In a word: Dinner
My dinners continue to be grub-oriented and delicious. Tonight’s meal came together so nicely and tasted so good I thought I’d share.
I also made roasted garlic, prompted by The Eldest describing her technique. She usually pops it into the oven when she’s roasting something else (potatoes, for example), but mine went solo.
Peel the cloves of two heads of garlic, toss with a little olive oil (very little is needed: 1/2 tsp perhaps, 1 tsp at the most), salt, and pepper, and wrap in foil. I put it into a 390ºF oven for 40 minutes, then put the dinner on:
Cast-iron skillet with 2 tsp of oil.
1/2 large onion, chopped
1 handful chopped celery
5 cloves garlic, minced
4 brussels sprouts, halved and then sliced thinly crossways—shredded is the effect
1/3 large sweet potato, cut into slabs, then sticks, then dice—this is the last of that potato, which I used up over three meals
1/2 turkey breast tenderloin, cut into small chunks (about 3 oz)
I let the onion sauté for a while in the skillet, then added a good handful of the chopped celery I now keep on hand. After the onion is transparent and starting to brown, I added the chopped garlic for just a minute, then dumped in the brussels sprouts, sweet potato, and turkey.
I stirred that, added a very little salt and some pepper, then as it cooked down a little, added:
1 bunch baby broccoli, chopped (stems and all, natch: the whole bunch)
I stirred that, add a little sprinkle of crushed red pepper, and probably 1/3 c sake—the rest of a bottle.
Cover, turn down heat to lowish. At that point the roasting garlic cloves had 23 minutes to go, which sounded about right for the grub, so I rested.
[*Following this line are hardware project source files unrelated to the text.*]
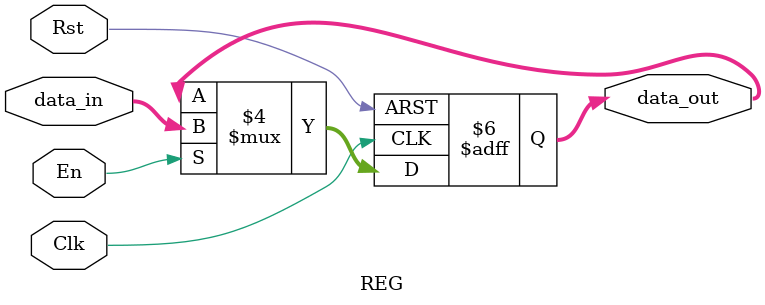
<source format=v>
module REG(data_out, data_in, Clk, Rst, En);
    parameter DATA_WIDTH = 32;

    input       Clk, Rst, En;
    input       [DATA_WIDTH - 1:0] data_in;

    output reg  [DATA_WIDTH - 1:0] data_out;

    always @ (posedge Clk or negedge Rst) begin
        if (!Rst) data_out <= 32'd0;
        else begin
            if (En) data_out <= data_in;
            else data_out <= data_out;
        end
    end
endmodule

</source>
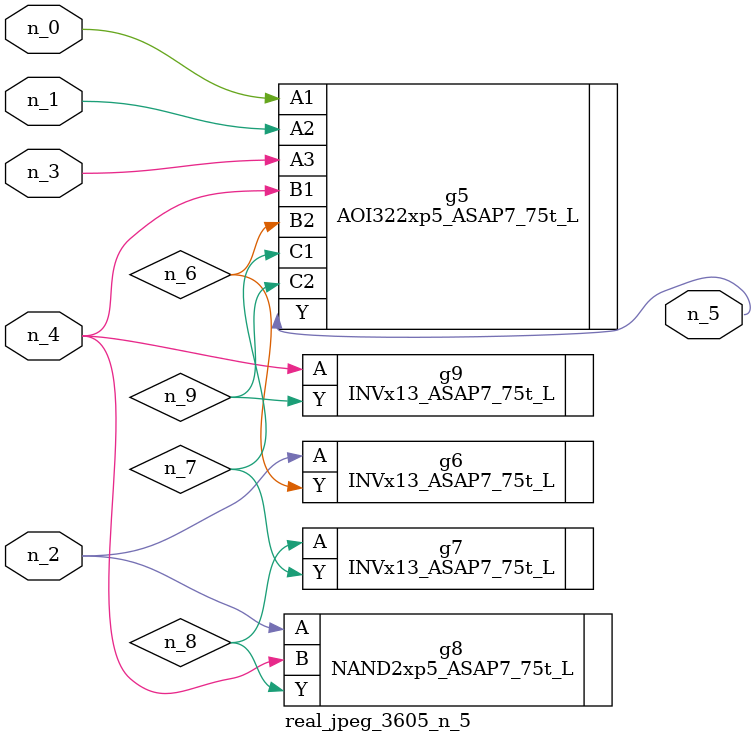
<source format=v>
module real_jpeg_3605_n_5 (n_4, n_0, n_1, n_2, n_3, n_5);

input n_4;
input n_0;
input n_1;
input n_2;
input n_3;

output n_5;

wire n_8;
wire n_6;
wire n_7;
wire n_9;

AOI322xp5_ASAP7_75t_L g5 ( 
.A1(n_0),
.A2(n_1),
.A3(n_3),
.B1(n_4),
.B2(n_6),
.C1(n_7),
.C2(n_9),
.Y(n_5)
);

INVx13_ASAP7_75t_L g6 ( 
.A(n_2),
.Y(n_6)
);

NAND2xp5_ASAP7_75t_L g8 ( 
.A(n_2),
.B(n_4),
.Y(n_8)
);

INVx13_ASAP7_75t_L g9 ( 
.A(n_4),
.Y(n_9)
);

INVx13_ASAP7_75t_L g7 ( 
.A(n_8),
.Y(n_7)
);


endmodule
</source>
When the timer went off, the roasted garlic was soft—ready to be spread like butter, as The Eldest says—and the grub in the skillet was done and still moist but with most liquid cooked away.
The roasted garlic is for later, the grub I’m having now, and it’s extremely tasty.
A word on sweet potatoes: although the Jewel and Garnet varieties are sometimes called “yams” in the supermarket, they are in fact sweet potatoes. A yam is a white, more or less tasteless tropical root vegetable whose nutritional value doesn’t match that of the sweet potato, though yams do have some advantages of their own.
My understanding is that the US grocery industry wanted a way to make customers understand that sweet potatoes were not like the traditional (white-fleshed) potatoes (the kind my grandmorther called “Irish potatoes” to distinguish them from “sweet potatoes”), and so they appropriated the term “yam”. But the “yams” you find in the supermarket are in fact sweet potatoes, which come in several varieties, from pale orange flesh to dark orange.
For more info, look at the Wikipedia articles at the links above.

I’d love to see a photo spread along with one of these recipes.
scottfeldstein
12 November 2011 at 5:49 pm
Sounds like some good grub!
divaofdelicious
12 November 2011 at 5:58 pm
Good idea, Scott. Had not thought of that. I’ll see what I can do. I’m probably going to make this again—or something similar. Used up my sweet potato, though. I might cook some black rice for the starch (just add 1/3 c cooked rice to the dish, or serve it over the rice), or maybe I’ll go so far as to invest in another sweet potato.
LeisureGuy
12 November 2011 at 7:10 pm
It would be great to see a photo of your finely prepared grub-worthy meals. Your morning shaving gear photos have spoiled me.
SumatiJoshEngleman
13 November 2011 at 9:58 am
I’ll try for one today. Please do not compare my food photos to those you see in magazines all the time.
LeisureGuy
13 November 2011 at 10:51 am
Never! Besides, it’s hard to cook and shoot at the same time. Remember when I tried it?